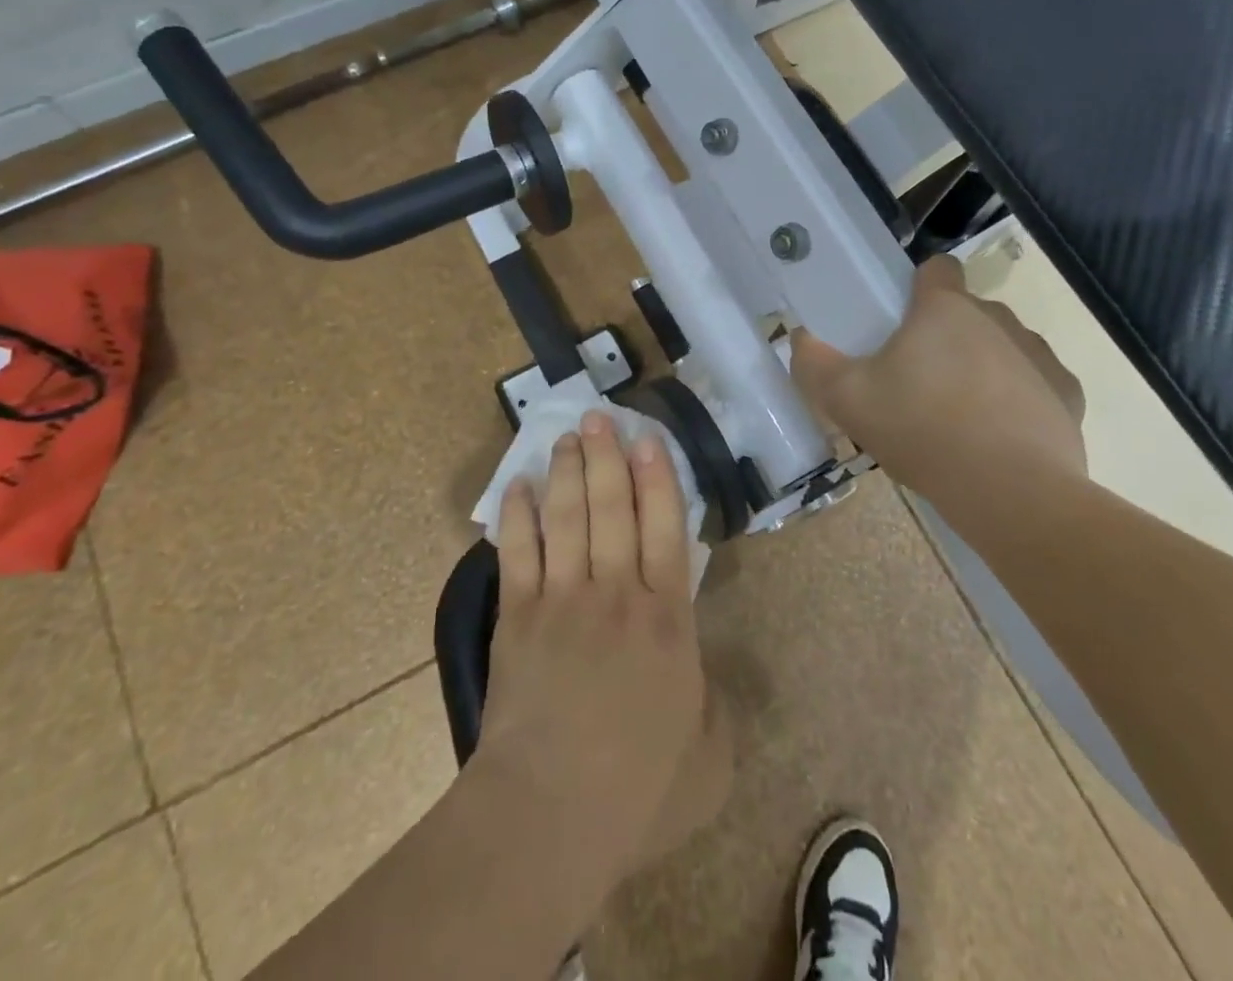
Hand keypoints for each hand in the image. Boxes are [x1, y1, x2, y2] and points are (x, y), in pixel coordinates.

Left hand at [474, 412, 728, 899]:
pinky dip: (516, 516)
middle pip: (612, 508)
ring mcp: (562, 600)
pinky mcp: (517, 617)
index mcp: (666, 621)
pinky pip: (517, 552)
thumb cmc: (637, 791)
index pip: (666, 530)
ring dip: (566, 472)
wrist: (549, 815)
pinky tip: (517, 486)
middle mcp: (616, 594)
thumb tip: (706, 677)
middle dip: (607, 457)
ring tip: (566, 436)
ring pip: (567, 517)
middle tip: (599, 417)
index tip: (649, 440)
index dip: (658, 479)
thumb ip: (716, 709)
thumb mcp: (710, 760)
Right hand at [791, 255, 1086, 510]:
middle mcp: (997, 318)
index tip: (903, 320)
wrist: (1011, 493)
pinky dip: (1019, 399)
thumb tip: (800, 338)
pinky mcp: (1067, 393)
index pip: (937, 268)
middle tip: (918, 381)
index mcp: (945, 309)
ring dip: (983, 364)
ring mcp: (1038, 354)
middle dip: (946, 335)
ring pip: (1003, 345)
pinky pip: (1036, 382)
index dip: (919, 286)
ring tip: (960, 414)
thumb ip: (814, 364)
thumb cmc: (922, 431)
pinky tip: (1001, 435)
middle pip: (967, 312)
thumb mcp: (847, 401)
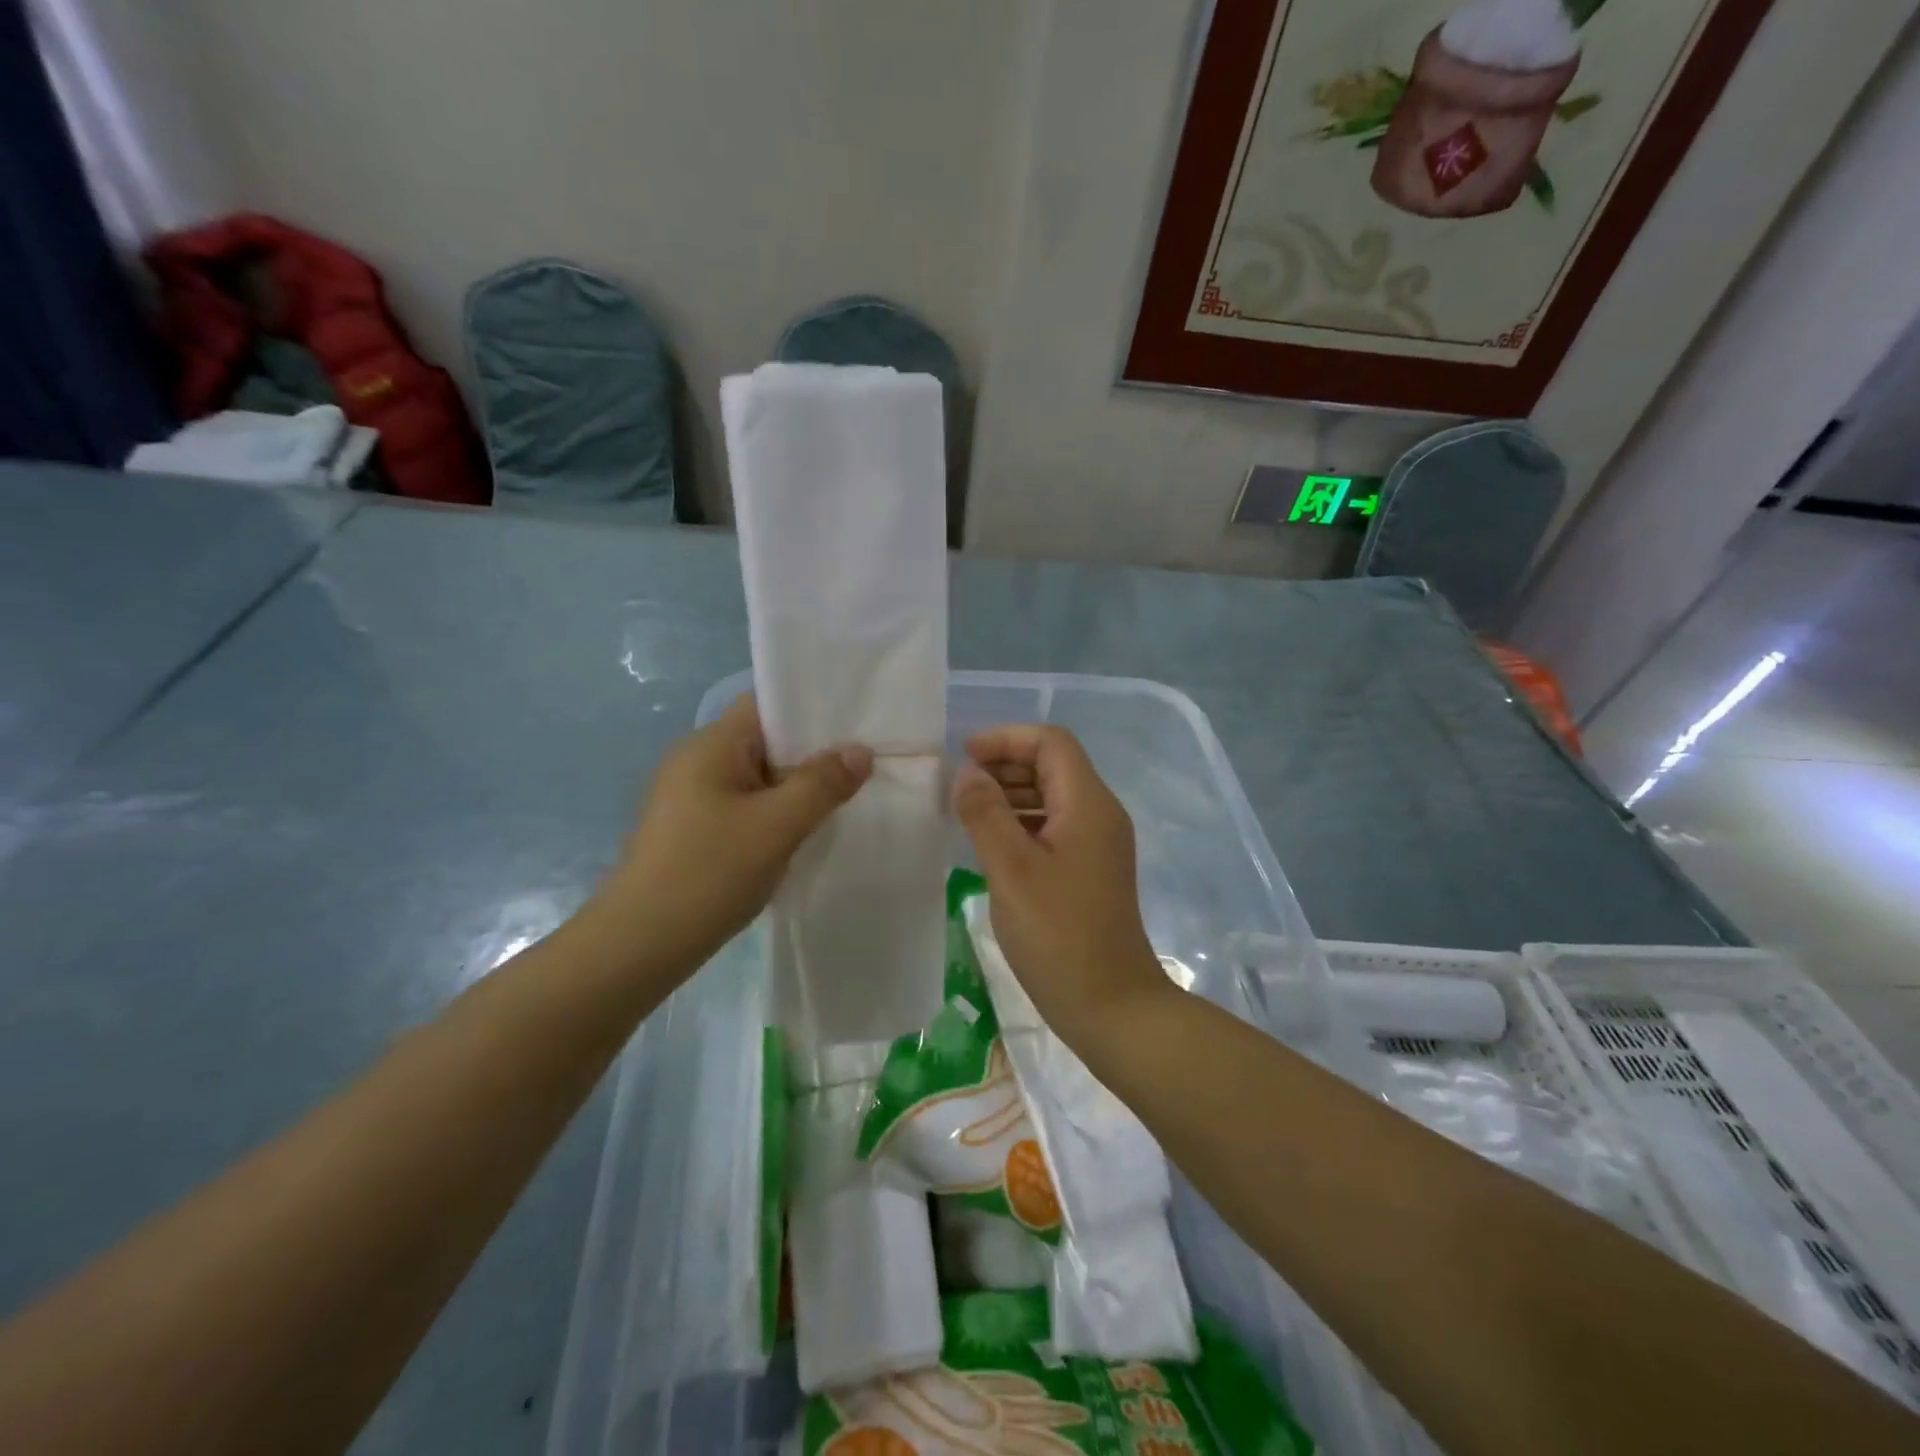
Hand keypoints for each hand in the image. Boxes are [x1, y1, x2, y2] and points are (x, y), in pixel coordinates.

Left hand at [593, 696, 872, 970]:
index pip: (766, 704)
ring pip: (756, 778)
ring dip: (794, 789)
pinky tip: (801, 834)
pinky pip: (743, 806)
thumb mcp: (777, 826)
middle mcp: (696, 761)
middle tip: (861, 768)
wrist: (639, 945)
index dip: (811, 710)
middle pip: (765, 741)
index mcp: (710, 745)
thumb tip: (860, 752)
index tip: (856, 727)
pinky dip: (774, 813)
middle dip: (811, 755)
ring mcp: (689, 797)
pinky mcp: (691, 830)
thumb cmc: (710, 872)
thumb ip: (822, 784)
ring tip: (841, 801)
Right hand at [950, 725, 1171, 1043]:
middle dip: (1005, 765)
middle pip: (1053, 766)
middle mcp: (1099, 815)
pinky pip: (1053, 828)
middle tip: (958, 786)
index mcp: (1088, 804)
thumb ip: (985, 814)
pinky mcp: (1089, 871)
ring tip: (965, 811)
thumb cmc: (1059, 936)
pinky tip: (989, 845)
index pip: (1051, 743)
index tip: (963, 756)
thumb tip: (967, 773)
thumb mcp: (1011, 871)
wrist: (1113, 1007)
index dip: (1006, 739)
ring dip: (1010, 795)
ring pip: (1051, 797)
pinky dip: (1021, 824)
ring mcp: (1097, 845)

================================

• Assignment: Write out, exactly and with no pictures, the lines of the data from the first through the line containing "thumb tip: (860, 752)".

• Output for this task:
Hand keypoints for each hand in the image. Boxes are [x1, y1, x2, y2] and points are (x, y), in pixel coordinates.

Left hand at [474, 412, 728, 899]:
pinky dip: (516, 516)
middle pip: (612, 508)
ring mcp: (562, 600)
pinky mcp: (517, 617)
index mcp: (666, 621)
pinky pip: (517, 552)
thumb cmc: (637, 791)
index pip: (666, 530)
ring dip: (566, 472)
wrist: (549, 815)
pinky tip: (517, 486)
middle mcp: (616, 594)
thumb tip: (706, 677)
middle dip: (607, 457)
ring tip: (566, 436)
ring pip: (567, 517)
middle tip: (599, 417)
index tip: (649, 440)
index dip: (658, 479)
thumb ip: (716, 709)
thumb mcp: (710, 760)
Right hand at [791, 255, 1086, 510]:
middle mcp: (997, 318)
index tip: (903, 320)
wrist: (1011, 493)
pinky dip: (1019, 399)
thumb tip: (800, 338)
pinky mcp: (1067, 393)
index pip: (937, 268)
middle tip: (918, 381)
index mcp: (945, 309)
ring dip: (983, 364)
ring mcp: (1038, 354)
middle dip: (946, 335)
ring pip: (1003, 345)
pinky pip: (1036, 382)
index dip: (919, 286)
ring tip: (960, 414)
thumb ip: (814, 364)
thumb cmc: (922, 431)
pinky tip: (1001, 435)
middle pip: (967, 312)
thumb mcp: (847, 401)
Hand keypoints for each hand in the image. Boxes are [x1, y1, x2, y2] and points are (x, y), in pixel coordinates.

Left hand at [593, 696, 872, 970]:
index pip: (766, 704)
ring pip: (756, 778)
ring dip: (794, 789)
pinky tip: (801, 834)
pinky pip: (743, 806)
thumb mcp: (777, 826)
middle mcp: (696, 761)
middle tip: (861, 768)
wrist: (639, 945)
index dip: (811, 710)
middle pip: (765, 741)
index mcp: (710, 745)
thumb tip: (860, 752)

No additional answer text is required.